Bori Kiss

Life in Durban

It is a Sunday morning and I am taking it easy: writing, reading and preparing for our new departure in a couple of days. Now, the plan is that we will be sailing out towards Noisey Be in northwestern Madagascar around Wednesday, October 25th, if the winds agree with our desire. Sometimes Frank says that if we don’t get the right winds, we will just go straight to Australia but I think we will still try to go to Madagascar and to the Seychelles…but nothing is for sure in this adventure. So, for all those who want to write real letters, Frank will probably post an address for the Seychelles, but we might only be there before Christmas. Snail mail is really slow coming to and from this part of the world: at least two weeks in both directions, but please don’t give up if you feel like writing. The other day, I was a little disheartened to find out how long mail took and a nice lady at the Point Yacht Club reception told me: “sweatheart, this is Africa”… For the least, I do hope that many of you have been or will soon be getting my cards and letters!
Durban is quite an interesting city with the highest Indian population outside of India, mostly blacks (Zulu), Afrikaners, and some white people, definitely the minority. Signs are written in English, Afrikaans and Zulu. In Cape Town and Knysna, the black people mostly spoke Xhosa. I am glad to be able to differentiate Xhosa, Zulu and Afrikaans, but I haven’t learned much of either language yet, it would be nice. It is not easy though to go up to people since there is a certain factor of danger… the poor people always check out my shoes when I run, so I try to run faster, but some neighborhoods are not at all safe here. We don’t go there.

Besides meeting some really welcoming and interesting people at both the Royal Natal and the Point Yacht Club, we’ve done some fascinating things in the city. The Indian market full of spices and colours was an eye-opener to the varieties of spices and roots and foods we didn’t even know existed. The Zulu art is beautiful, I especially like all the joyful bead necklaces and bracelets. We saw a beautiful Imax movie on life in the Kalahari desert in Botswana about lions, elephants, zebras and springboks, went to Ushaka Marine World with a nice aquarium and a fun dolphin show, and the best of all, for me at least, was surfing school. I’ve never surfed before and did manage to get up twice on the board: what an amazing feeling it is to be sliding on top of a wave! Now, I really want to learn.

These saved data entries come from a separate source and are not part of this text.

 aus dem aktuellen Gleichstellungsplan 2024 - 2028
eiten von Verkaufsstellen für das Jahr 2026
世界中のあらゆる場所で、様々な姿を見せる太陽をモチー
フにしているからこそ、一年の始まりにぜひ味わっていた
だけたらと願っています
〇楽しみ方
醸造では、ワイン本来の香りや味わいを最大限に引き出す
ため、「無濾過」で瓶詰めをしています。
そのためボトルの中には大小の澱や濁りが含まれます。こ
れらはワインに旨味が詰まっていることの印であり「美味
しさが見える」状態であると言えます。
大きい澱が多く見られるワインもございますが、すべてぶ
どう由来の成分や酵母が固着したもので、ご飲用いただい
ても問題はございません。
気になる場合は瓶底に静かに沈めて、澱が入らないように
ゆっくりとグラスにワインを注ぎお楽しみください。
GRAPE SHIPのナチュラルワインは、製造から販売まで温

As always, we’ve checked out some wonderful restaurants and bars and tasted local specialities and we also had a cocktail party onboard that was quite fun. Monday and Tuesday, we will be busy getting the boat ready, buying provisions and saying goodbye to our new friends. If we do go to Noisey Be, it should be a trip of about 10 days, but I will try to be writing underway and I am sure, Frank will, too. I think starting from now until Australia, we will be in small places, which I prefer, but internet access will surely be scarce. I will just write into my blog and send you postcards and letters.
Thinking of all of you, feel free to write back through the website, ask questions if you want to. Tell me about life where you are! Help me stay connected!

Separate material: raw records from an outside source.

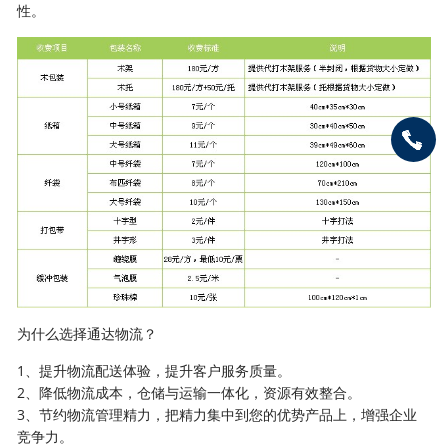
性。
为什么选择通达物流？
1、提升物流配送体验，提升客户服务质量。
2、降低物流成本，仓储与运输一体化，资源有效整合。
3、节约物流管理精力，把精力集中到您的优势产品上，增强企业
竞争力。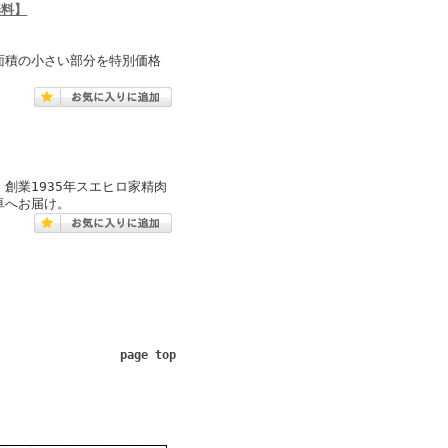
無料】
面積の小さい部分を特別価格
創業1935年スエヒロ家精肉
卓へお届け。
page top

  posted by Bori | October 22, 2006  

Hi Hi Hi! Bori ~ sorry not to communicate for so long.. “This is Africa” may apply to slow paper mail, but “This is rural UK” applies to complete absence of WiFi, so I have been in an email -free zone since I got back to Kent, and your Most Welcome Letter, 10 days ago!

Will write soon (-ish!… I am preparing to return to Antigua)…xxx

and > Hi to Frank..Thank you for your card!